For a child learning to read, here is an easy activity. Find pictures in magazines or through Google Image search that correspond the words they are learning. Make a poster adhering the pictures to a small sheet of poster board or the inside of an opened file folder. Write the name for each picture on a strip of cardstock or index card. This matching game will help to test the knowledge of the child as they have to read the word and place it on it’s picture. This can also be done with shapes, colors, and numbers.

A quick idea for teaching a child a new poem or Bible verse – print out the poem to be memorized onto paper. Cut it apart at the end of each stanza. Have the child place them in proper order. For a Bible verse, you can do the same, except to cut apart phrases or each word for the child to place in order.

For a science center activity – Little Miss had learned the 3 types of leaves (simple, complex, and needle) as a part of her Leaf unit study in MFW-K. I made 3 pockets, like the library card type, and on index cards am placing pictures of various leaves from trees and other plants. The pockets are adhered onto the inside of a file folder. She takes the index cards and places them in the appropriate pocket to sort the leaves by type.

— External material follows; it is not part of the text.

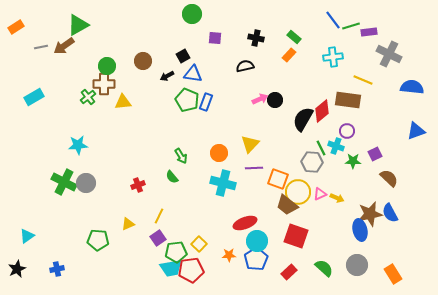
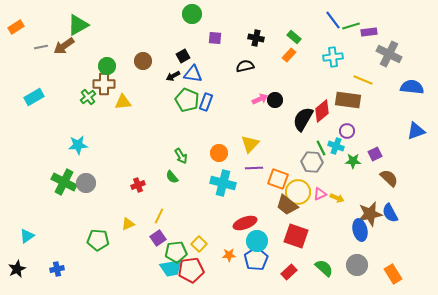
black arrow at (167, 76): moved 6 px right
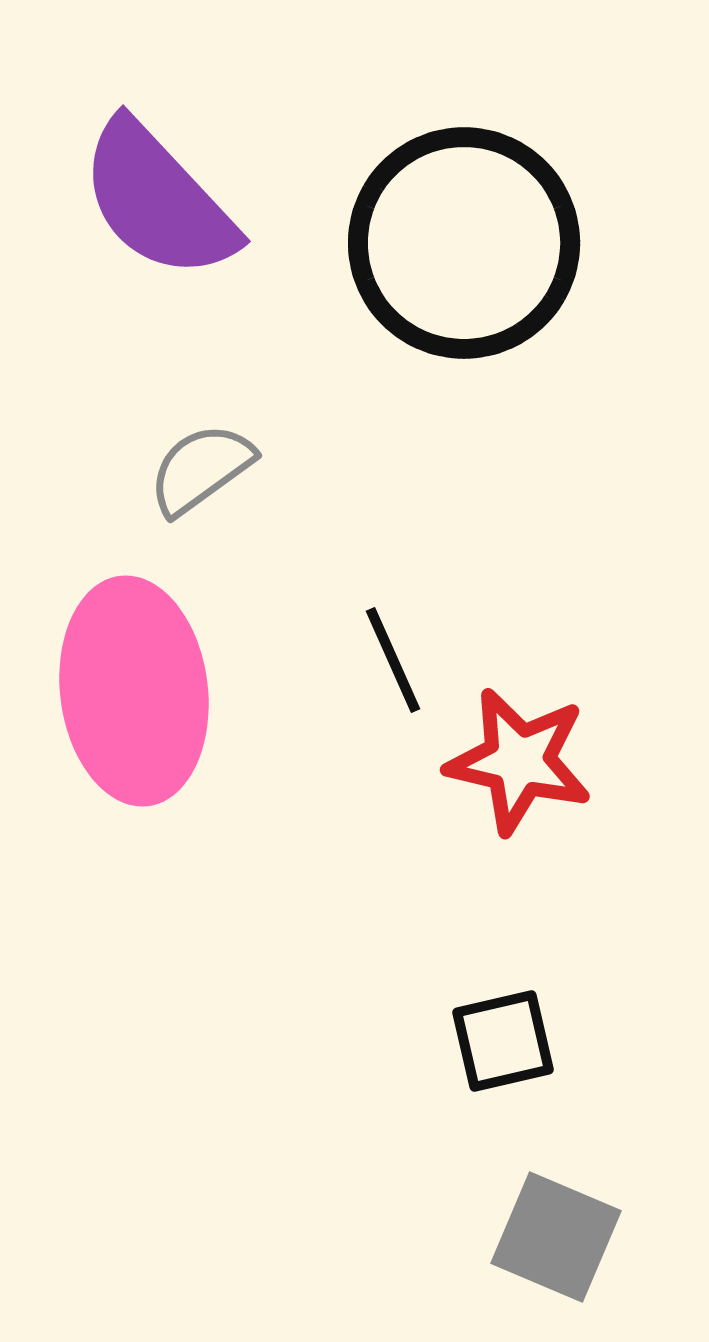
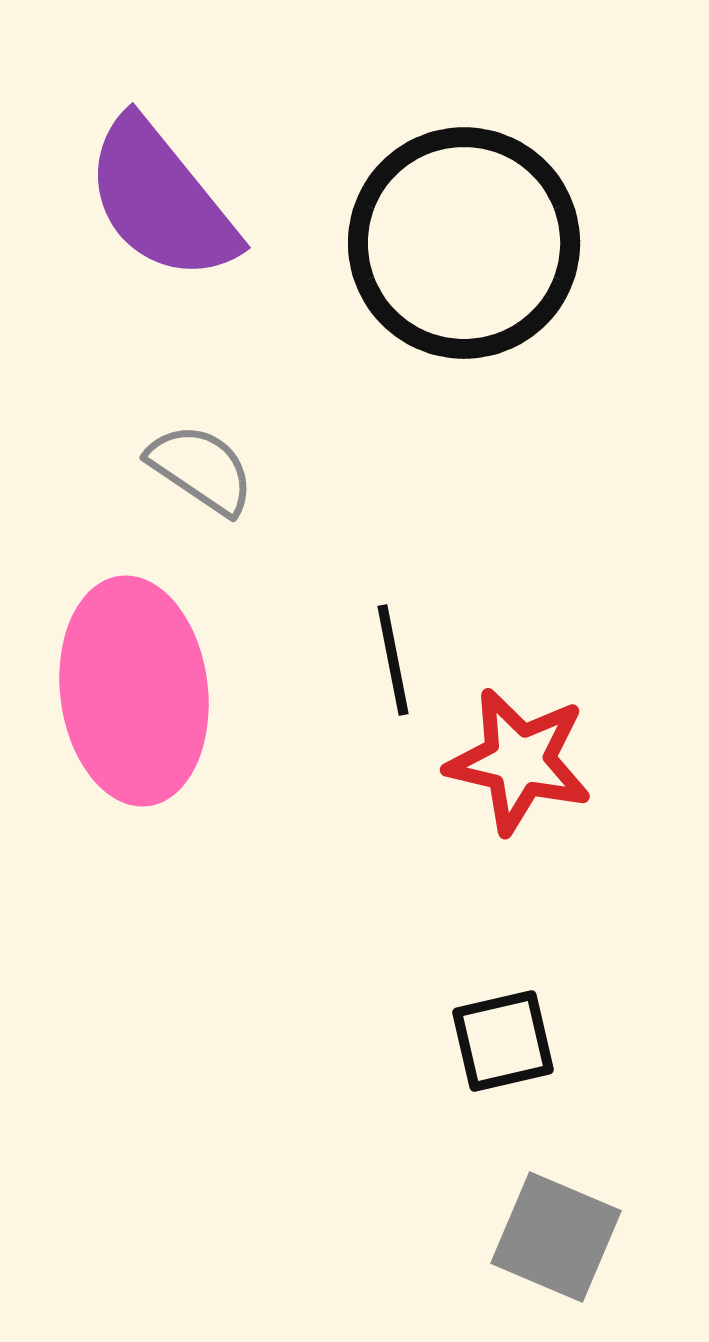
purple semicircle: moved 3 px right; rotated 4 degrees clockwise
gray semicircle: rotated 70 degrees clockwise
black line: rotated 13 degrees clockwise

You can also do this with various species of wildlife to be categorized as one that goes through simple or complete metamorphosis.

There are so many types of activities that you can easily make for your kids. Whether you homeschool or not, the activities can benefit them. For those who’s children are enrolled in a public or private school, the homemade activities can help to reinforce academics that your child is struggling to learn or to remember.

As I do more, I will be posting ideas and hopefully more pictures.